Un des meilleurs nouvelliers québécois, Gaëtan Brulotte, a droit dans Gaëtan Brulotte ou la lucidité en partage à un véritable livre hommage, l'angle de la critique roumaine, professeure de littérature française et francophone à l'Université de Timisaora (Roumanie), étant nettement celui de la critique de célébration. Ce qui ne signifie pas que tout sens critique soit évacué, bien au contraire, mais l'admiration de Margareta Gyurcsik pour l'œuvre de Brulotte — d'une qualité indéniable tant dans son roman, ses essais que dans ses nouvelles — prend nettement le dessus. Et cela est fort bien. Une caractéristique de son approche: elle replace l'œuvre dans un cadre historique et littéraire très vaste, et qui parfois étonne, mais qui est soutenu par une grande érudition.
━━━━━━━━━━
[Travail demandé]
(a) Reproduisez à l'identique le passage de l'extrait commençant par « Un des meilleurs » et se terminant par « une grande érudition. ».
(b) Résumez l'extrait en deux phrases.
Les entrées forment un matériau indépendant de l'extrait.

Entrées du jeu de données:
━━━━━━━━━━
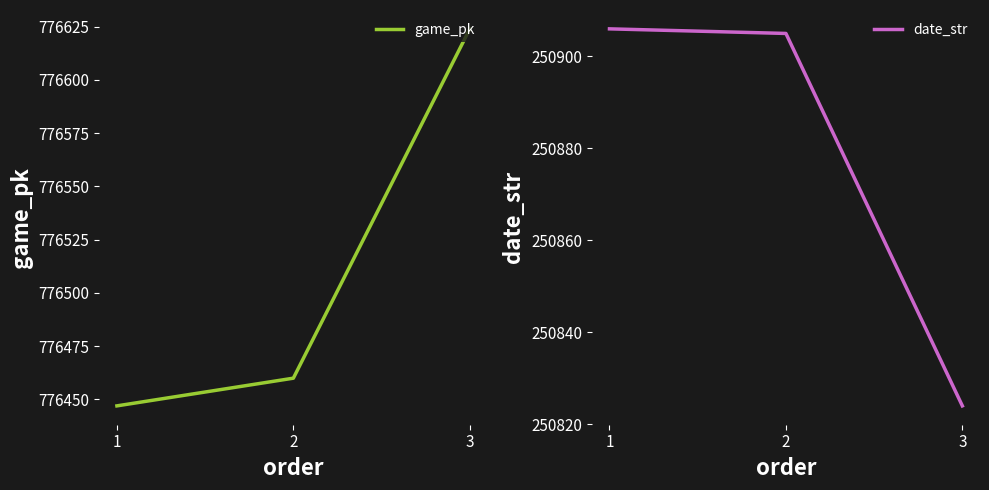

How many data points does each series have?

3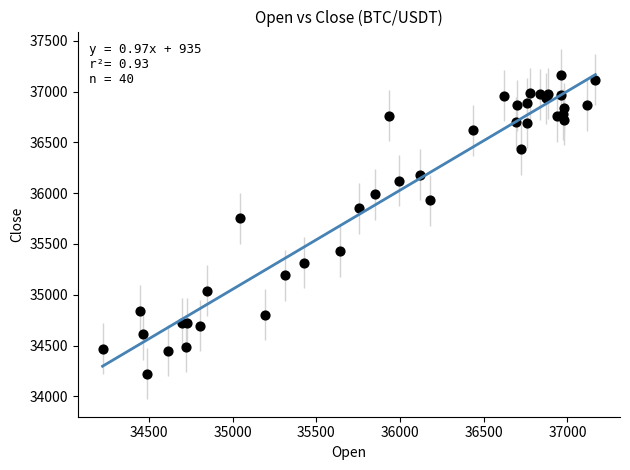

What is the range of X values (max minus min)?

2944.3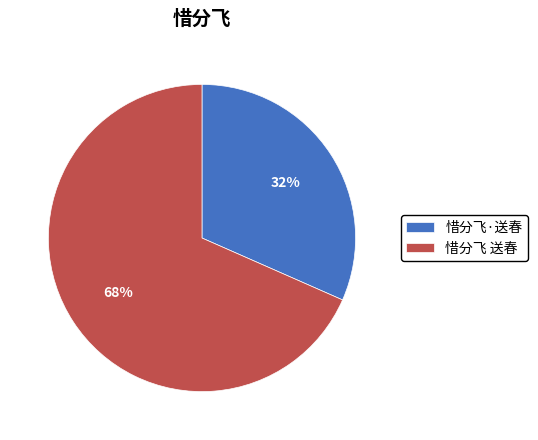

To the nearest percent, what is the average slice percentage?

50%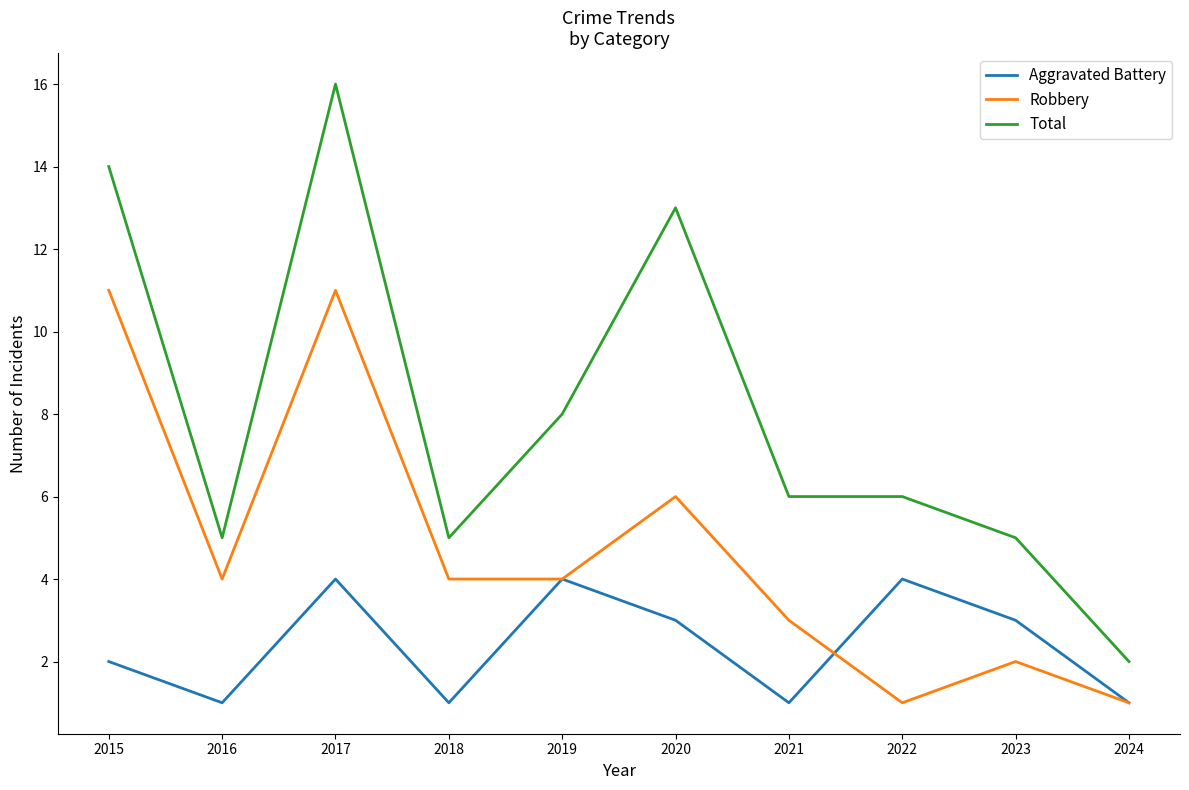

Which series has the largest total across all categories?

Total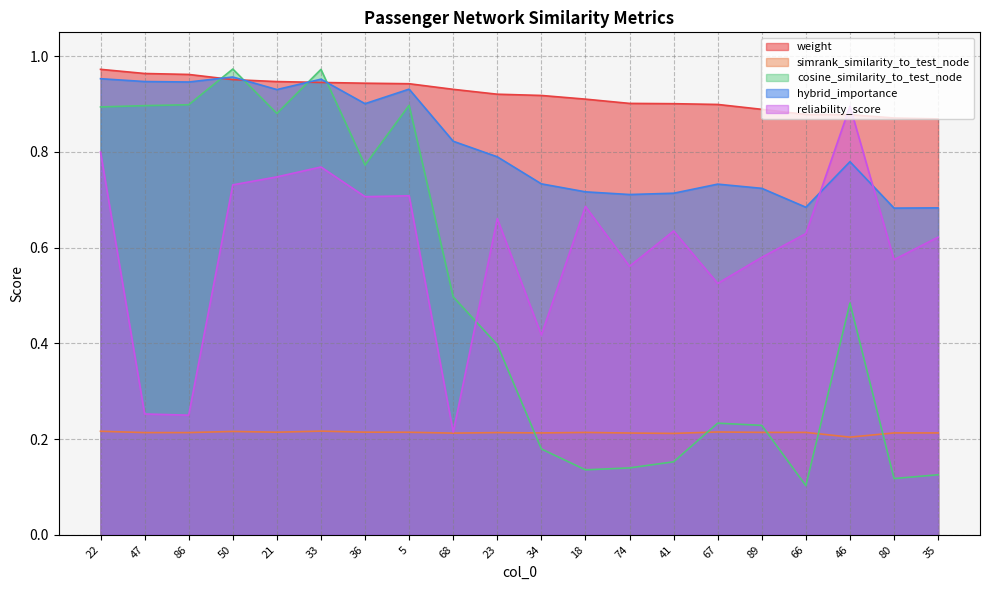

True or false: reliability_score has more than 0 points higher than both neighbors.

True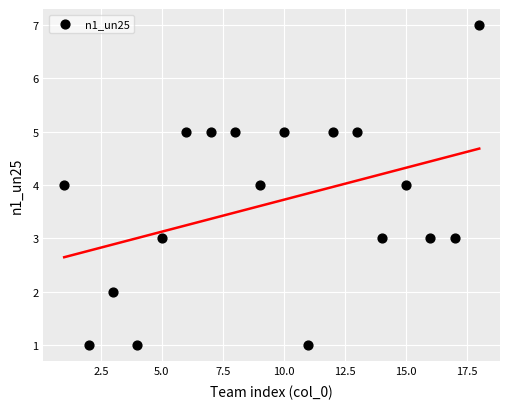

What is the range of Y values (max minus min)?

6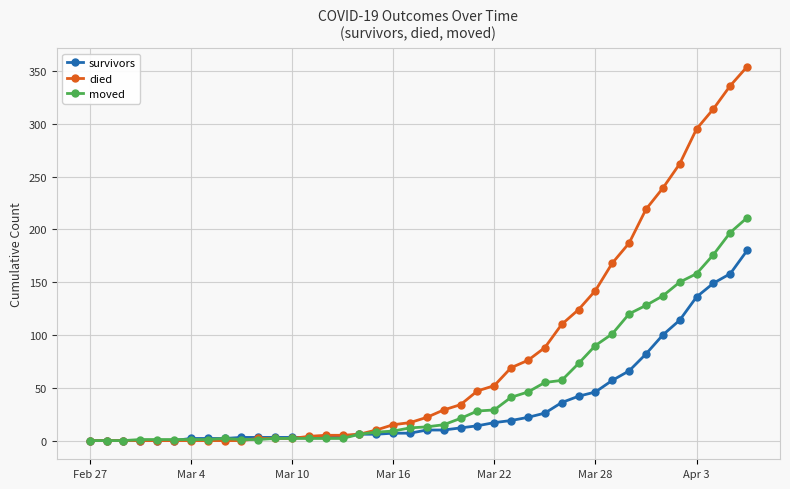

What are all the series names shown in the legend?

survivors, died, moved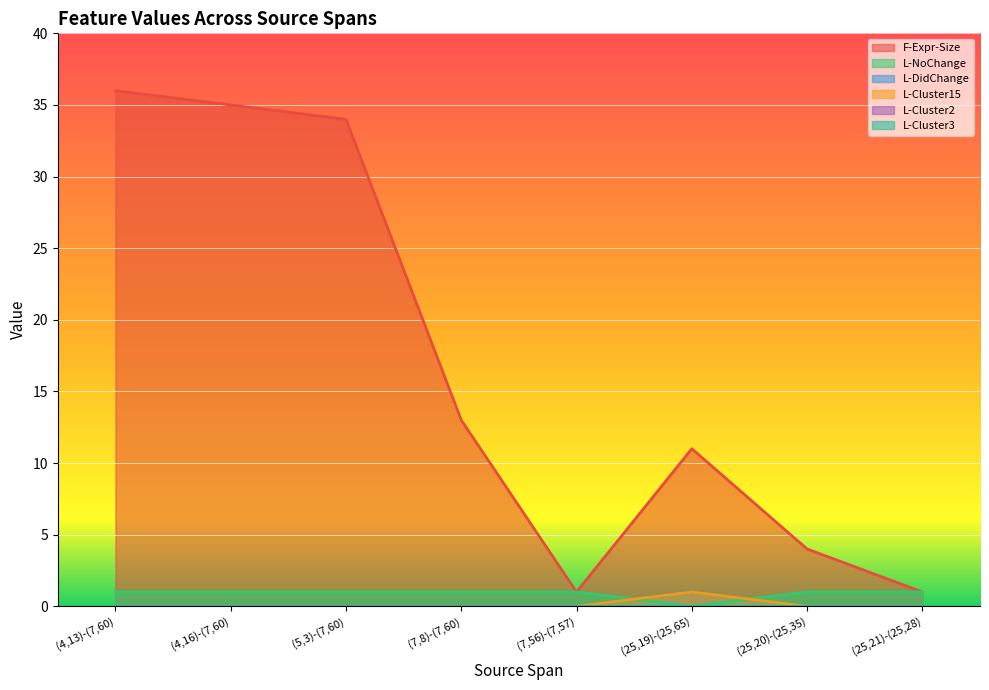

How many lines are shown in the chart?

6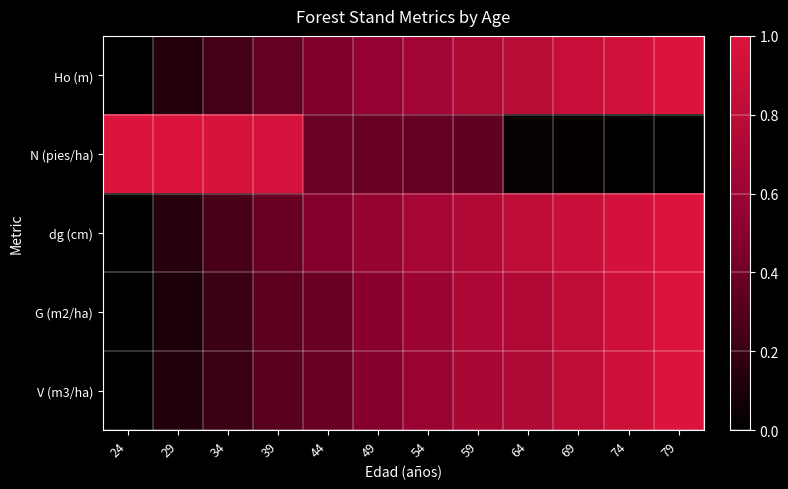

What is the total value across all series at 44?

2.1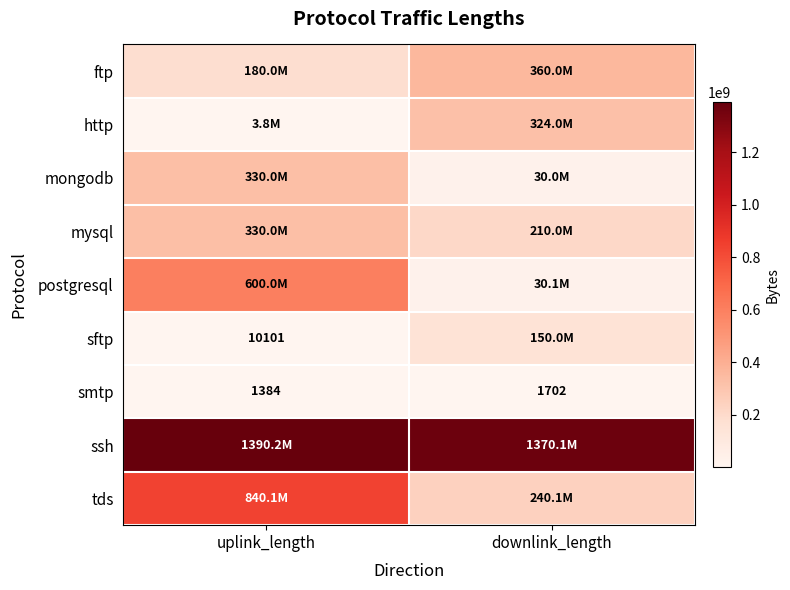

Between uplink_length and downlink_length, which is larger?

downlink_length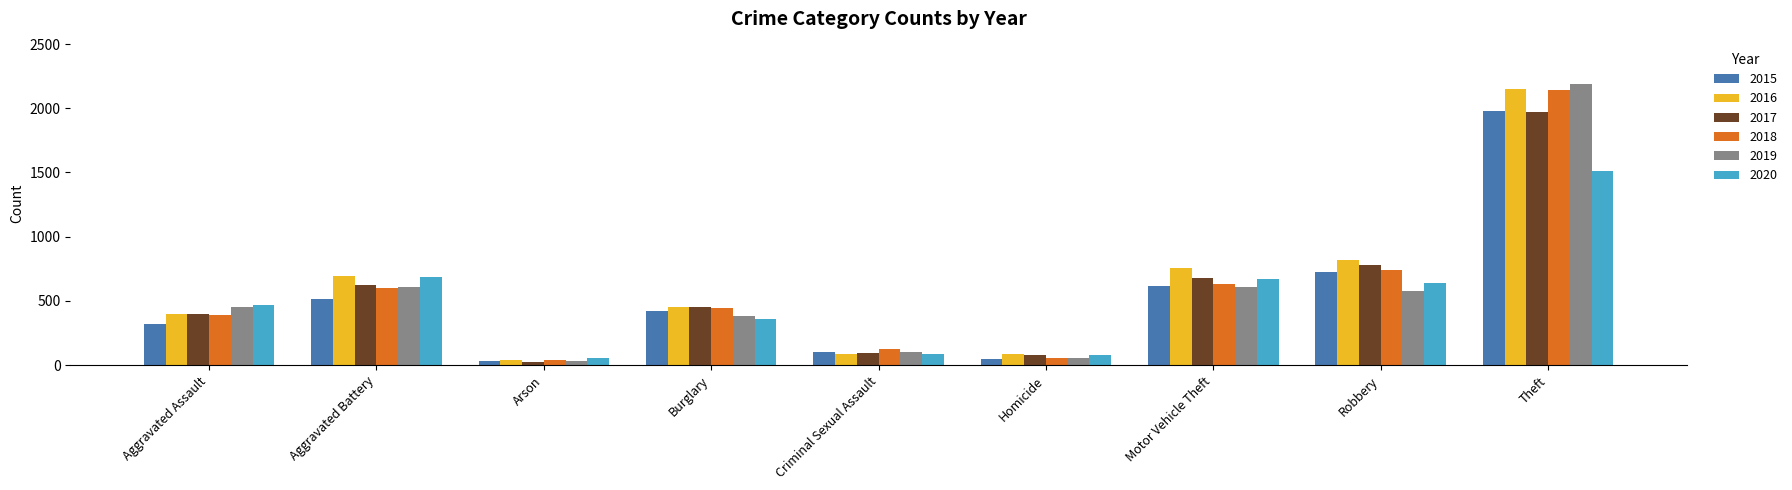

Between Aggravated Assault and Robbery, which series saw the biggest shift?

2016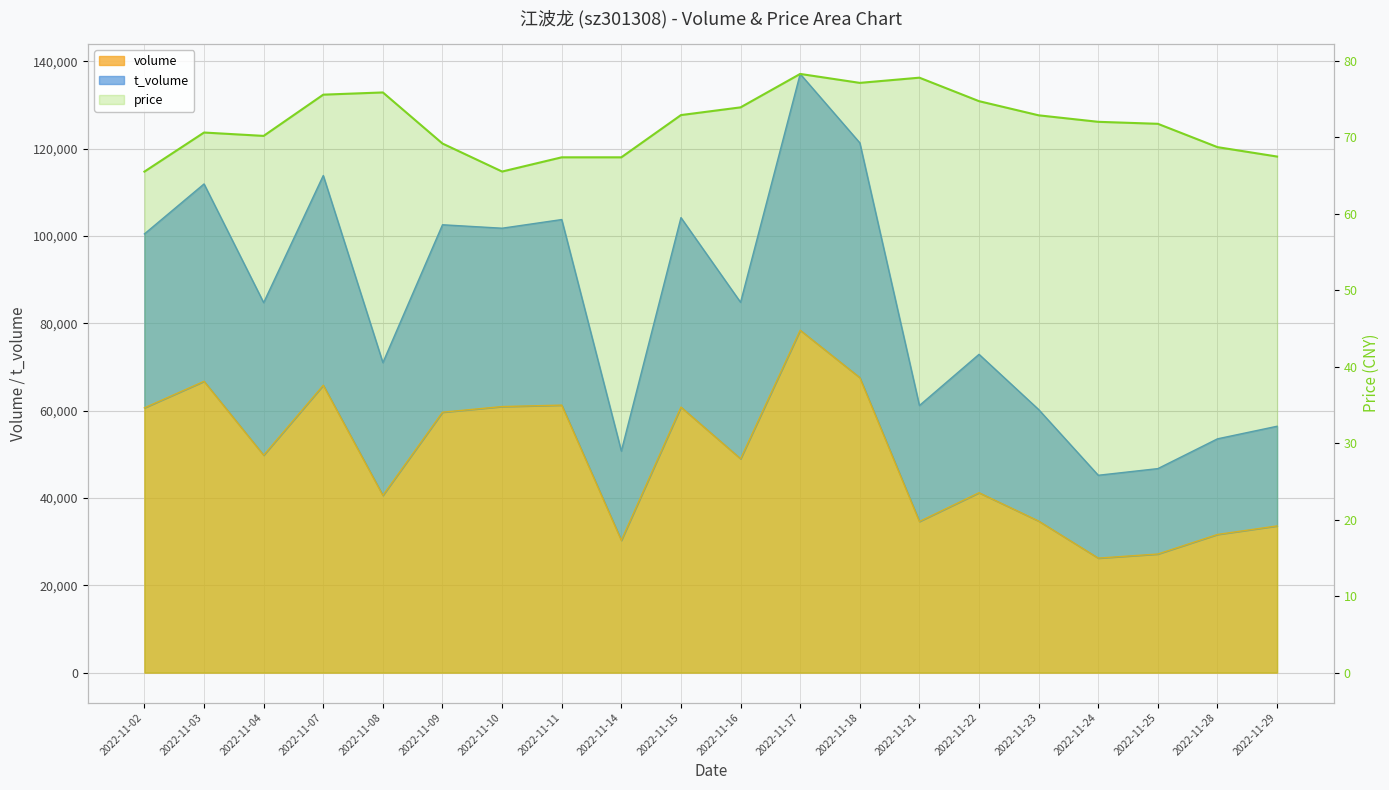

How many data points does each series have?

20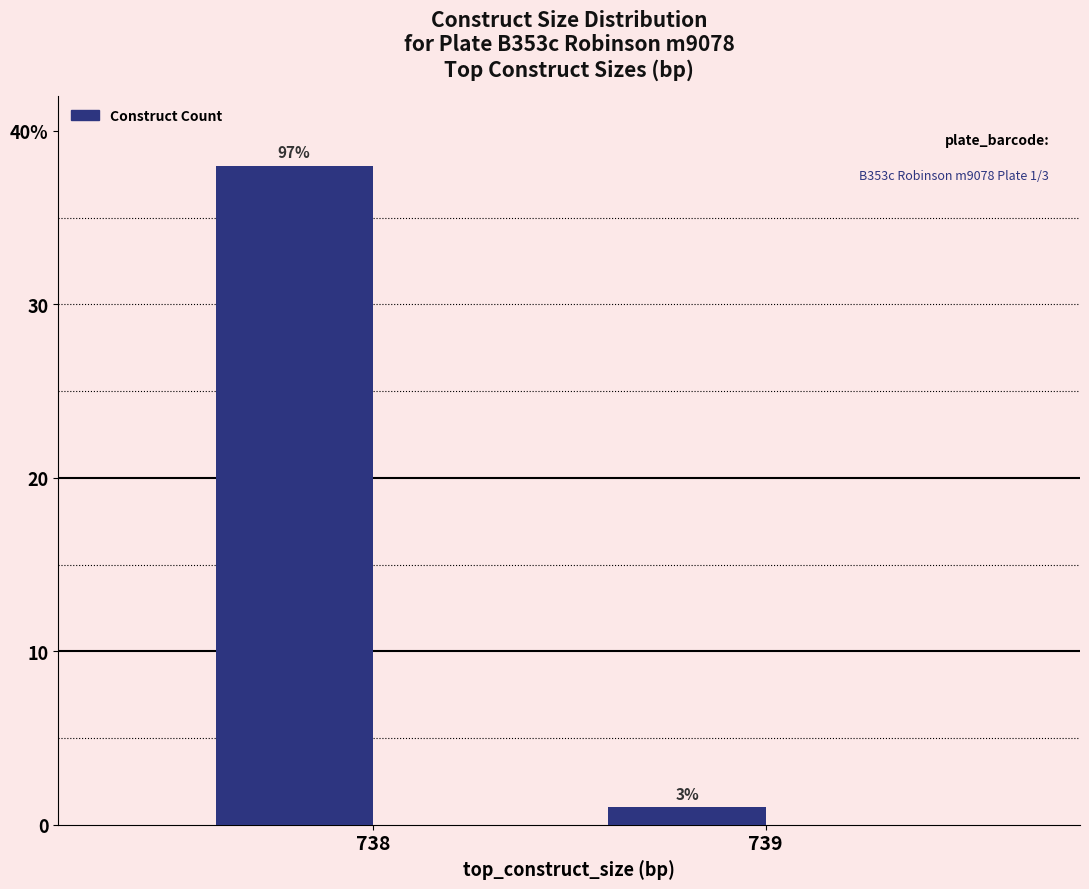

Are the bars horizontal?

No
━━━━━━━━━━
[Résultats attendus]
(a)
Un des meilleurs nouvelliers québécois, Gaëtan Brulotte, a droit dans Gaëtan Brulotte ou la lucidité en partage à un véritable livre hommage, l'angle de la critique roumaine, professeure de littérature française et francophone à l'Université de Timisaora (Roumanie), étant nettement celui de la critique de célébration. Ce qui ne signifie pas que tout sens critique soit évacué, bien au contraire, mais l'admiration de Margareta Gyurcsik pour l'œuvre de Brulotte — d'une qualité indéniable tant dans son roman, ses essais que dans ses nouvelles — prend nettement le dessus. Et cela est fort bien. Une caractéristique de son approche: elle replace l'œuvre dans un cadre historique et littéraire très vaste, et qui parfois étonne, mais qui est soutenu par une grande érudition.

(b) Dans Gaëtan Brulotte ou la lucidité en partage, Margareta Gyurcsik, professeure de littérature française et francophone en Roumanie, consacre au nouvellier québécois Gaëtan Brulotte un véritable livre hommage relevant de la critique de célébration, sans pour autant renoncer au sens critique. Son approche replace l'œuvre dans un cadre historique et littéraire très vaste, parfois étonnant, mais soutenu par une grande érudition.